Load Factor Management

hs = HashSet(initial_capacity=8, load_factor=0.75)

print(f"Empty - Load Factor: {hs.load_factor()}")  # 0.0

for i in range(6):
    hs.add(f"item{i}")
    print(f"After {i+1} items - Load Factor: {hs.load_factor():.2f}")

# Load factor stays below 0.75 due to automatic resizing

Hash Functions and Collision Handling

Using Custom Hash Functions

from algo.algorithms.hashing.hash_functions import FNVHash, DJB2Hash, MurmurHash3

# Create hash set with FNV hash function
fnv_hs = HashSet(hash_function=FNVHash())
fnv_hs.add("test")
print(f"Hash function: {type(fnv_hs.get_hash_function()).__name__}")

# Switch hash functions (rehashes all data)
djb2_hash = DJB2Hash()
fnv_hs.set_hash_function(djb2_hash)
print(f"New hash function: {type(fnv_hs.get_hash_function()).__name__}")
print(f"Data still accessible: {'test' in fnv_hs}")  # True

# Create with MurmurHash3
murmur_hs = HashSet(hash_function=MurmurHash3(seed=42))

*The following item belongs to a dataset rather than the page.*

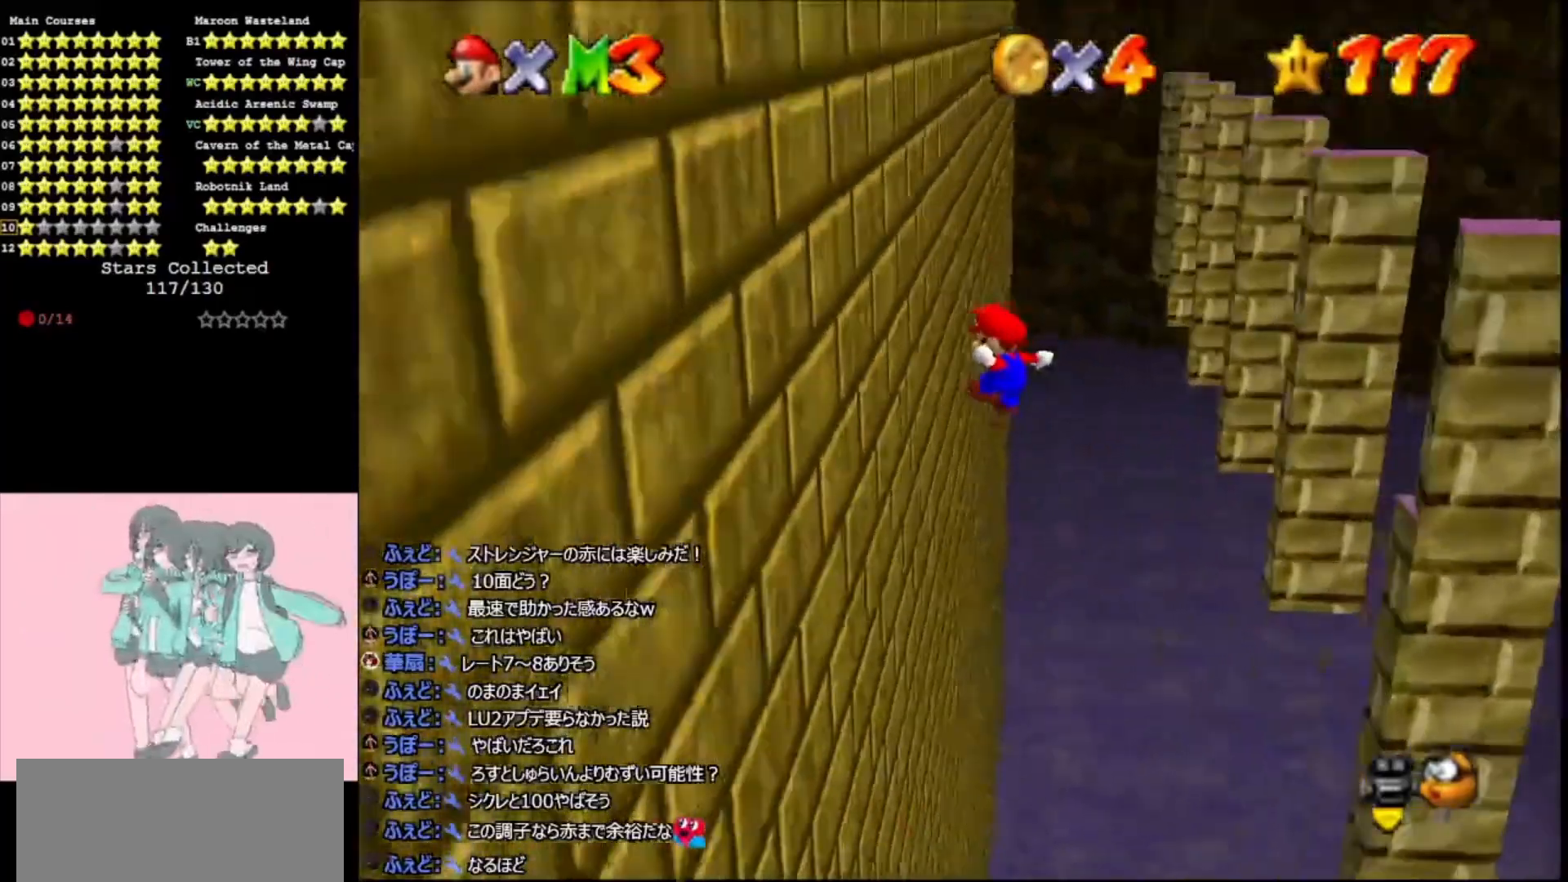
{"buttons": [], "left_stick": "up", "events": [[233, "A", "down"], [233, "left_stick", "up-right"], [267, "C_LEFT", "down"], [367, "C_LEFT", "up"], [367, "left_stick", "up"], [400, "A", "up"]]}
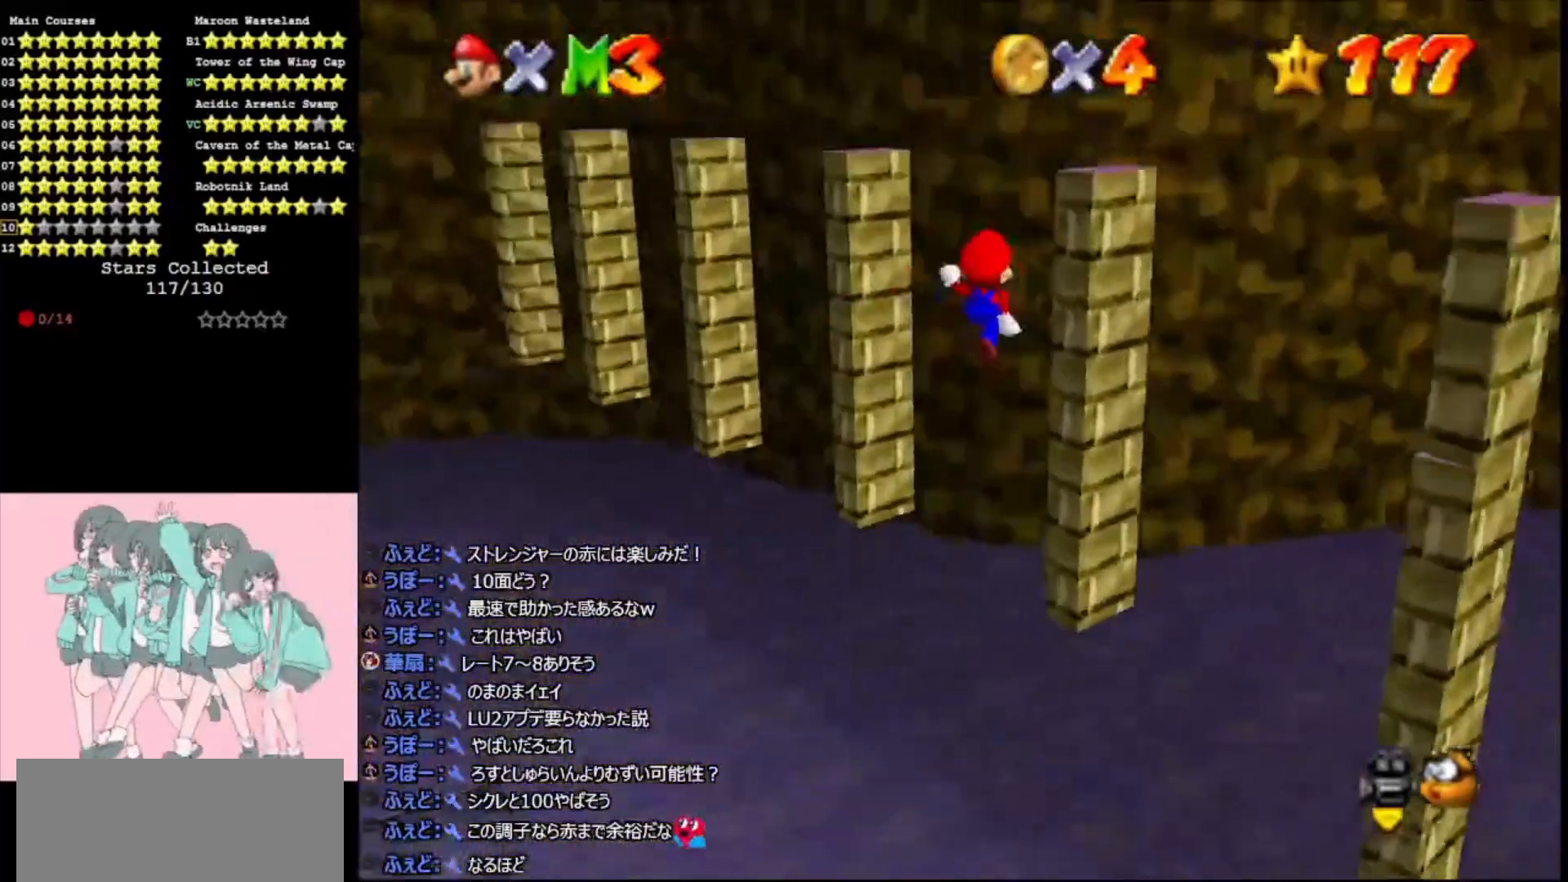
{"buttons": [], "left_stick": "left", "events": [[100, "left_stick", "up-right"], [200, "C_RIGHT", "down"], [267, "C_RIGHT", "up"], [400, "A", "down"], [400, "left_stick", "up-left"], [467, "left_stick", "left"], [500, "A", "up"]]}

Analyzing Hash Distribution

hs = HashSet(initial_capacity=8, load_factor=0.9)

# Add data to potentially cause collisions
for i in range(15):
    hs.add(f"element_{i:02d}")

# Get bucket distribution
distribution = hs.get_bucket_distribution()
print(f"Bucket distribution: {distribution}")
print(f"Total items: {sum(distribution)}")

# Get detailed statistics
stats = hs.get_hash_statistics()
print(f"Collisions: {stats['collisions']}")
print(f"Max chain length: {stats['max_chain_length']}")
print(f"Average chain length: {stats['average_chain_length']:.2f}")
print(f"Load factor: {stats['load_factor']:.2f}")

Error Handling

hs = HashSet()

# Safe operations that don't raise errors
hs.discard("nonexistent")      # No error
result = hs.remove("nonexistent")  # Returns False
print(result)  # False

# Operations that can raise errors
try:
    hs.pop()  # KeyError on empty set
except KeyError:
    print("Cannot pop from empty set")

# Invalid initialization parameters
try:
    invalid_hs = HashSet(initial_capacity=0)
except ValueError as e:
    print(f"Invalid capacity: {e}")

try:
    invalid_hs = HashSet(load_factor=1.5)
except ValueError as e:
    print(f"Invalid load factor: {e}")

Copying and Equality

Copying Hash Sets

original = HashSet()
original.add("a")
original.add("b")
original.add("c")

# Create a copy
copy_set = original.copy()

# Verify they have same elements
print(copy_set.size() == original.size())  # True
for element in original:
    print(element in copy_set)  # True for all elements

# Verify they're independent
original.add("d")
print("d" in copy_set)  # False (copy is independent)

Equality Comparison

# Hash sets are equal if they contain same elements
hs1 = HashSet()
hs1.add("apple")
hs1.add("banana")

hs2 = HashSet()
hs2.add("banana")  # Different insertion order
hs2.add("apple")

print(hs1 == hs2)  # True (same content)

# Different content
hs3 = HashSet()
hs3.add("apple")
hs3.add("cherry")  # Different element

print(hs1 == hs3)  # False

# Different sizes
hs4 = HashSet()
hs4.add("apple")

print(hs1 == hs4)  # False (different sizes)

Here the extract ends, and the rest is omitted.